Фрагмент документа:
● ● ● ● ●

Продолжительность жизни. Граф Григорий Ламздорф. Продолжение

Jun 19, 2018 01:37


Начало:

Григорий Ламздорф: Что Гитлер войну проиграет, я знал уже в 1943 году. Прибыв в Париж, я говорил с французами, и говорил им, что Гитлер войну проиграл. Тогда не было союзников русских. Были наемники, а союзников не было. Значит, Гитлер проиграл войну.

Михаил Соколов: А русские эмигранты - вы приезжали в Париж, разговаривали, - они вам не советовали с этим делом завязать?

Григорий Ламздорф: Я пригласил всех моих одноклассников один раз на обед. Знаете, сколько пришло? Двое. Фотография есть: Толстой, внук Льва Николаевича, и Григорьев сидят. Не было никого, остальные все отказались. Мы, говорят, с такой сволочью не сидим вместе.

● ● ● ● ●

Задания:
1. Кто из одноклассников пришел на обед, если верить отрывку интервью?
2. Пожалуйста, обновите отрывок интервью: перепишите участок от "Продолжительность жизни. Граф" по "не сидим вместе.", заменив "обед" на "ужин".

Имеющиеся данные:
● ● ● ● ●

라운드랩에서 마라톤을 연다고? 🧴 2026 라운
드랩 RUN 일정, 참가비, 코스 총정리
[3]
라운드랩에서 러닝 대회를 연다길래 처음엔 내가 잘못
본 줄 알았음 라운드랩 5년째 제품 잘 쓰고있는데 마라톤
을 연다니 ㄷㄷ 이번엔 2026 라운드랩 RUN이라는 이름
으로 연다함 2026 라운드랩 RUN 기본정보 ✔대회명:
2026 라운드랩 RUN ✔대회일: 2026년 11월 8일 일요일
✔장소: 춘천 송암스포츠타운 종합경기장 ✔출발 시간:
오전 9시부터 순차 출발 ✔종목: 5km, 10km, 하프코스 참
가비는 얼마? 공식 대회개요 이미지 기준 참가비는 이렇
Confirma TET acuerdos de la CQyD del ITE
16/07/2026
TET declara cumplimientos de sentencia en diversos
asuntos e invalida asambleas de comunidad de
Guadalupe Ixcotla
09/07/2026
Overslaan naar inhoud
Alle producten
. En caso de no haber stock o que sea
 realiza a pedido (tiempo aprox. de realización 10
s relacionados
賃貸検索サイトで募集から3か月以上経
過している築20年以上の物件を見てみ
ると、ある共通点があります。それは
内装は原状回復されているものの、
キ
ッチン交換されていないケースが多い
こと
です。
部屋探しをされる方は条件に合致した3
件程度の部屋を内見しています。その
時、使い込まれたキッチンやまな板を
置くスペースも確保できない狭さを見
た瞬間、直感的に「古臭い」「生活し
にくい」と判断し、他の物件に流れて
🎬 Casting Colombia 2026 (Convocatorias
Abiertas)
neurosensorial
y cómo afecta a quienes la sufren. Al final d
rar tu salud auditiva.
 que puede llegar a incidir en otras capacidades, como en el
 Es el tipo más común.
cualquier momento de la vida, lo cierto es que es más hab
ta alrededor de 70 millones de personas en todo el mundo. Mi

● ● ● ● ●

Ответы по порядку:
1. Толстой, внук Льва Николаевича, и Григорьев.

2.
Продолжительность жизни. Граф Григорий Ламздорф. Продолжение

Jun 19, 2018 01:37


Начало:

Григорий Ламздорф: Что Гитлер войну проиграет, я знал уже в 1943 году. Прибыв в Париж, я говорил с французами, и говорил им, что Гитлер войну проиграл. Тогда не было союзников русских. Были наемники, а союзников не было. Значит, Гитлер проиграл войну.

Михаил Соколов: А русские эмигранты - вы приезжали в Париж, разговаривали, - они вам не советовали с этим делом завязать?

Григорий Ламздорф: Я пригласил всех моих одноклассников один раз на ужин. Знаете, сколько пришло? Двое. Фотография есть: Толстой, внук Льва Николаевича, и Григорьев сидят. Не было никого, остальные все отказались. Мы, говорят, с такой сволочью не сидим вместе.